G   A   M   E   S

i s   i t   a   b o o k ?

Games to Help you stray from the Straight and Narrrow.

"Why is the alphabet in that order? Is it because of that song?"

- Steven Wright

Playing . . .

What follows is a collection of generative devices to use for writing which is not narrative based. The arbitrary rules of these games have also been used by serious writers to produce ideas for poems and stories - some examples are given below. The rules of many of these creative games can be translated into computer code to produce what might be called para-literature. These games are fun - try them.

Playing with the Alphabet . . .

        A busied effigy,
        A shy joy-ache, elemental
        Pique, yours to feed,
        A blue ex-you I see...

             - Dennis Des Chenes

Anagrams . . .

Most people think of anagrams as frivolous fun. But they have been used for serious purposes. Here is a short religious poem by the seventeenth-century poet George Herbert inspired by an anagram.


        How well her name an Army doth present,
        In which the Lord of Hosts did pitch his tent!

Below is an interesting variation on the anagram, an acrostic chronogram from the title page of a book printed in 1652:

        franCIs goLDsMIth

The date in roman numerals (MDCLII) is hidden within the author's name.

We got the words for our nonlinearity anagram poems from a wonderful anagram generator

Palindromes . . .

Palindromes are sentences or lines that read the same forward and backward. In 1980, David Stephens wrote a 58,000 letter palindrome "Satire: Veritas." Lawrence Levine wrote a palindromic novel of 31,957 words, Dr. Awkward and Olson in Oslo in 1986. "In Eden, I," a poem by Richard Cox published in Word ways takes the traditional 'Madam, I'm Adam' palindrome further. Each line reads the same forward and backwards. Here are some excerpts:

        Eve. Drowsy Baby's word. Eve
        Madam, I'm Adam
        Named under a ban, a bared nude man.
        Miss, I'm Cain, a monomaniac. Miss, I'm...
        Diamond-eyed no-maid!

This goes beyond a clever trick to become real poetry. Some lines have an almost Miltonic meter: "Even in Eden I win Eden in Eve"

[picture of a backwards-written letter by Lewis Carroll]

Writing ordinary words in reverse order can completely change their significance. To the right is a comical letter from Lewis Carroll to a young friend.

Jonathan Swift wrote this pseudo-Latin in a letter to Richard Brinsley Sheridan:

Mi sana. Odioso ni mus rem. Moto ima os illud dama nam?

It is really reverse English: I'm an ass. O so I do in summer. O Tom, am I so dull, I a mad man?

Lipograms . . .

===

→ **STATED PROBLEM A**:
In the word games page, why are certain letters in "franCIs goLDsMIth" capitalized? Answer in one to three sentences.
→ **STATED PROBLEM B**:
According to the word games page, how many words long is Lawrence Levine's palindromic novel?
→ **STATED PROBLEM C**:
From the word games page, set down everything from "Playing . ." down to "ex-you I see...".

[Dataset items]
===

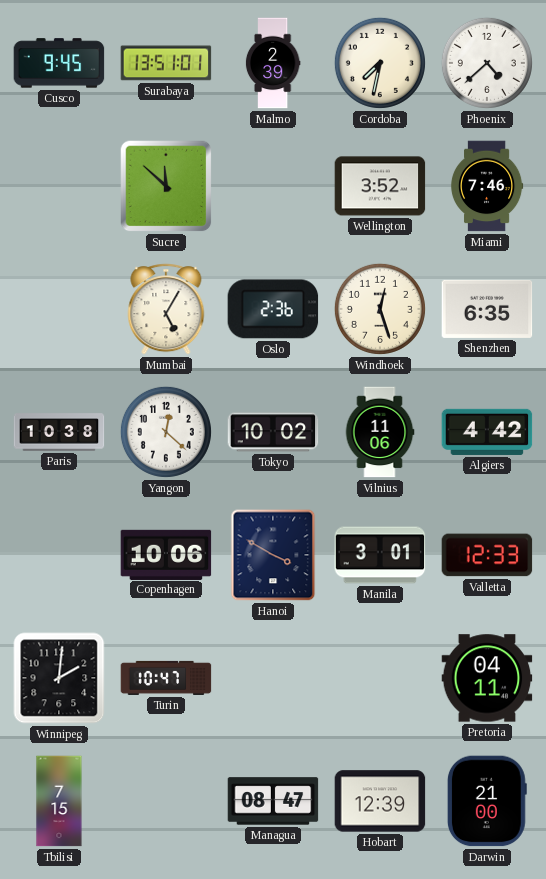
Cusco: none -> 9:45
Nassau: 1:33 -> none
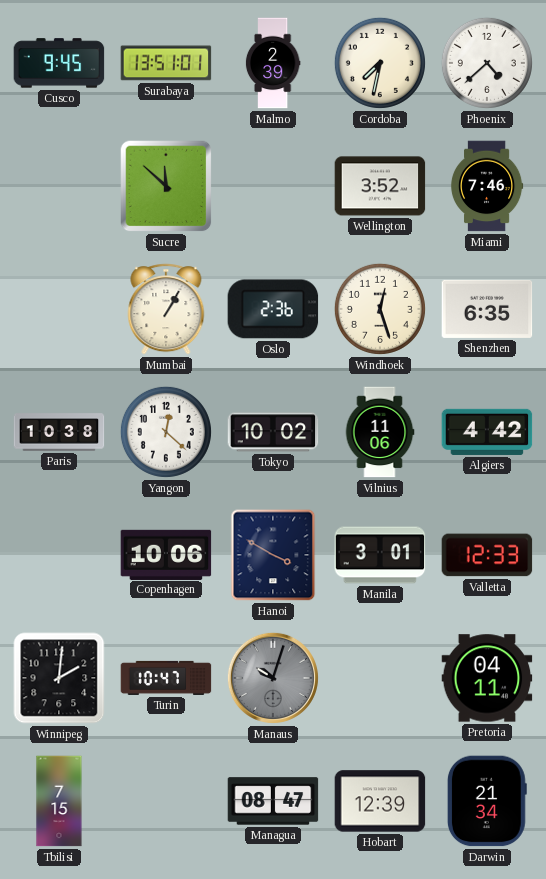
Mumbai: 5:05 -> 1:05
Manaus: none -> 10:03
Darwin: 21:00 -> 21:34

===

→ **CORRECT RESULT A**:
The capitals spell out MDCLII, the book's date in roman numerals, hidden within the author's name. The example is an acrostic chronogram from the title page of a book printed in 1652.

→ **CORRECT RESULT B**:
31,957 words.

→ **CORRECT RESULT C**:
Playing . . .

What follows is a collection of generative devices to use for writing which is not narrative based. The arbitrary rules of these games have also been used by serious writers to produce ideas for poems and stories - some examples are given below. The rules of many of these creative games can be translated into computer code to produce what might be called para-literature. These games are fun - try them.

Playing with the Alphabet . . .

        A busied effigy,
        A shy joy-ache, elemental
        Pique, yours to feed,
        A blue ex-you I see...